_EXERCISE PROMPT_
The entries below should be written out again exactly as they stand.
Top of ENTRIES SHOWN
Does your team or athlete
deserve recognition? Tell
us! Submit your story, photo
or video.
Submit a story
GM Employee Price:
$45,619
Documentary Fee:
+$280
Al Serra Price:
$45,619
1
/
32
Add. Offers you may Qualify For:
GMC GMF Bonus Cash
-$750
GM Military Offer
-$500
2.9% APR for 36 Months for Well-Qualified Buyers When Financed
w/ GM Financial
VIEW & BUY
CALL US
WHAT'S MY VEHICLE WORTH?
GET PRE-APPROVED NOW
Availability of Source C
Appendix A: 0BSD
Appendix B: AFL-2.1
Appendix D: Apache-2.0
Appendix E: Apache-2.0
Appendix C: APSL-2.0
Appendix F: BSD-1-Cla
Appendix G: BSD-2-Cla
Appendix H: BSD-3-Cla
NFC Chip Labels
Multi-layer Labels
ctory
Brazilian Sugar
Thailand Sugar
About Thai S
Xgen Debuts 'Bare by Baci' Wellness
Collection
Bottom of ENTRIES SHOWN
_YOUR RESPONSE_
Does your team or athlete
deserve recognition? Tell
us! Submit your story, photo
or video.
Submit a story
GM Employee Price:
$45,619
Documentary Fee:
+$280
Al Serra Price:
$45,619
1
/
32
Add. Offers you may Qualify For:
GMC GMF Bonus Cash
-$750
GM Military Offer
-$500
2.9% APR for 36 Months for Well-Qualified Buyers When Financed
w/ GM Financial
VIEW & BUY
CALL US
WHAT'S MY VEHICLE WORTH?
GET PRE-APPROVED NOW
Availability of Source C
Appendix A: 0BSD
Appendix B: AFL-2.1
Appendix D: Apache-2.0
Appendix E: Apache-2.0
Appendix C: APSL-2.0
Appendix F: BSD-1-Cla
Appendix G: BSD-2-Cla
Appendix H: BSD-3-Cla
NFC Chip Labels
Multi-layer Labels
ctory
Brazilian Sugar
Thailand Sugar
About Thai S
Xgen Debuts 'Bare by Baci' Wellness
Collection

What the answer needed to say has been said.